Ya el martillo filosófico se encargó
de demoler todo vestigio de moral. Los valores que inspiraron épicas
gestas espirituales recibieron la maldición del olvido, veneno de
larga duración con graves efectos post mortem.
Hace casi un milenio que con la
fiereza del león, Urbano II decretaría “Dieu le veut”, lanzando
con un grito perenne las saetas espirituales de occidente, los más
valerosos guerreros de Europa la vieja, espadas se abalanzaban por
una conquista metafísica.
¿No es acaso el cruzado, el ser más
glorioso de entre los dadores de muerte? Renuncia sin impedimento
alguno al cómo dominio material para embarcarse en una pugna cuyos
fines últimos trascienden épocas y vidas.
Quien arriesga su existencia por
beneficios materiales, obtiene la retribución gozosa de la paz, pero
quien sea capaz de entregar su vida por una causa metafísica,
forjará con su espíritu un legado verdaderamente inmortal.
Más allá de las connotaciones
políticas que hicieron posible la existencia de las cruzadas, y
vislumbrando un panorama aún más elevado que obvie los intereses
materiales que en su momento tuvo el clero y la nobleza, nuestro
deber es rescatar y asumir la responsabilidad de honorificar como
arquetipo de vencedor al cruzado, cuyo afán de obtener frutos
espirituales de sus pugnas materiales coloca a su existencia en un
plano que trasciende el tiempo.
Es el cruzado un profeta de la
Voluntad de Poder, una catequesis ambulante cuyas enseñanzas son
impartidas por la acción en lugar del verbo.
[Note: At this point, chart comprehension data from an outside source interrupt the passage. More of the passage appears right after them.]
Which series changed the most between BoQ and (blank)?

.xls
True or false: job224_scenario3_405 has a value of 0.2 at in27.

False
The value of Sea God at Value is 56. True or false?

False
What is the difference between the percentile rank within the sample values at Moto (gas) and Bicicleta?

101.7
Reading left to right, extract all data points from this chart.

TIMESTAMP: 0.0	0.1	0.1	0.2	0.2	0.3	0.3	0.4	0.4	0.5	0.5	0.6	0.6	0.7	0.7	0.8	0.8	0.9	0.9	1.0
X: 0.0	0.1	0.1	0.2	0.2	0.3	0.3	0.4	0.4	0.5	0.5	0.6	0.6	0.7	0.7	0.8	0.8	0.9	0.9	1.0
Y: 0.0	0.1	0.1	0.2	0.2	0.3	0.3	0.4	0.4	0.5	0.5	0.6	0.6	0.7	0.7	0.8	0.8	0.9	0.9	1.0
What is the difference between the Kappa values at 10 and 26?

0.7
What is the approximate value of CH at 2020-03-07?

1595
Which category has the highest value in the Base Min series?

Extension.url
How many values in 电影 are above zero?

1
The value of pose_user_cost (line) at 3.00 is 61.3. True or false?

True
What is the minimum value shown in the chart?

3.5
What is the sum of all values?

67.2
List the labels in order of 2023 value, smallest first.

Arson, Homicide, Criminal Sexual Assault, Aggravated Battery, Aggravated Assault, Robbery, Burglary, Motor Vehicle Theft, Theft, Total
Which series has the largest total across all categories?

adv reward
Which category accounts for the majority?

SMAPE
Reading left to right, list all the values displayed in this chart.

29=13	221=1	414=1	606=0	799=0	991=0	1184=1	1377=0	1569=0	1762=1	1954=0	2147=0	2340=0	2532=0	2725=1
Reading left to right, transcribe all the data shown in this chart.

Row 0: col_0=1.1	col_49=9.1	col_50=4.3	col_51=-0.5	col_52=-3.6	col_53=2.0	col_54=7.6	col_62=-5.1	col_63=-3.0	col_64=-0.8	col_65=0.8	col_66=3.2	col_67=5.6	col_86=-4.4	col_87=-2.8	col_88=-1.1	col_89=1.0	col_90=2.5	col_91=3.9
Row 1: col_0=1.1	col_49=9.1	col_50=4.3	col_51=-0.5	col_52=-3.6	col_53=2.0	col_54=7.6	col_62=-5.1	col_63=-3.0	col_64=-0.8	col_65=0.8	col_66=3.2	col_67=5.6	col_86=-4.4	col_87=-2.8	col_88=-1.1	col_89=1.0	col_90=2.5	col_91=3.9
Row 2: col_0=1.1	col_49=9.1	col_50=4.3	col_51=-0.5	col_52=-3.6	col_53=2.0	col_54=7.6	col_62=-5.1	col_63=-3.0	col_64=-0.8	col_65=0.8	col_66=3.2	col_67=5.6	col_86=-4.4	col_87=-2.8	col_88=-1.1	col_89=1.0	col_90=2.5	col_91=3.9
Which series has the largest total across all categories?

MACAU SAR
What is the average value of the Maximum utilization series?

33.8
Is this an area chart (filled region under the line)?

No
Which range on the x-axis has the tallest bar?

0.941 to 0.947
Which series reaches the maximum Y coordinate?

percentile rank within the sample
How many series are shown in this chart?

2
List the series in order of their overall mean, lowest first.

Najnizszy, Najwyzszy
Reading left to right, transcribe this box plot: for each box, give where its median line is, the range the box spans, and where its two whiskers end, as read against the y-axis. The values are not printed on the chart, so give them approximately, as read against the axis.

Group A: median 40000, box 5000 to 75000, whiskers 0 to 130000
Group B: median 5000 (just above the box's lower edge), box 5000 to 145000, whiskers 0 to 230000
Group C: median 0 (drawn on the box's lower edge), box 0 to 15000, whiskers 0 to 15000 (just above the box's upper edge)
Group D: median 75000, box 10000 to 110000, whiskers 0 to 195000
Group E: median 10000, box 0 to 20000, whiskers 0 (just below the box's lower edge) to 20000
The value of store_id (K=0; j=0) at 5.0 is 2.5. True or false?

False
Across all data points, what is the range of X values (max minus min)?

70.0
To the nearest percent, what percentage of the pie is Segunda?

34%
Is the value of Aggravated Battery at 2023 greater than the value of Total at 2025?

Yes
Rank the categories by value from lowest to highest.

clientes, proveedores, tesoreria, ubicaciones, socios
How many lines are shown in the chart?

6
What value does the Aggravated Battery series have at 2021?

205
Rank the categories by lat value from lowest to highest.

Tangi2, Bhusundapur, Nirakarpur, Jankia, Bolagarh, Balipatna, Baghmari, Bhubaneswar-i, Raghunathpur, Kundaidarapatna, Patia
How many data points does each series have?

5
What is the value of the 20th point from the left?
La cruzada es la
cúspide olímpica de la acción, la forja que endurece al alma
penitente y le convierte en una sublime espada, gracias al calor de
la batalla y a los golpes constantes de aquél sabio herrero cuyo
sutil martillo llamaremos “embates del destino”.
Bendita sea la calamidad, porque en su
seno se haya el néctar de la fortaleza.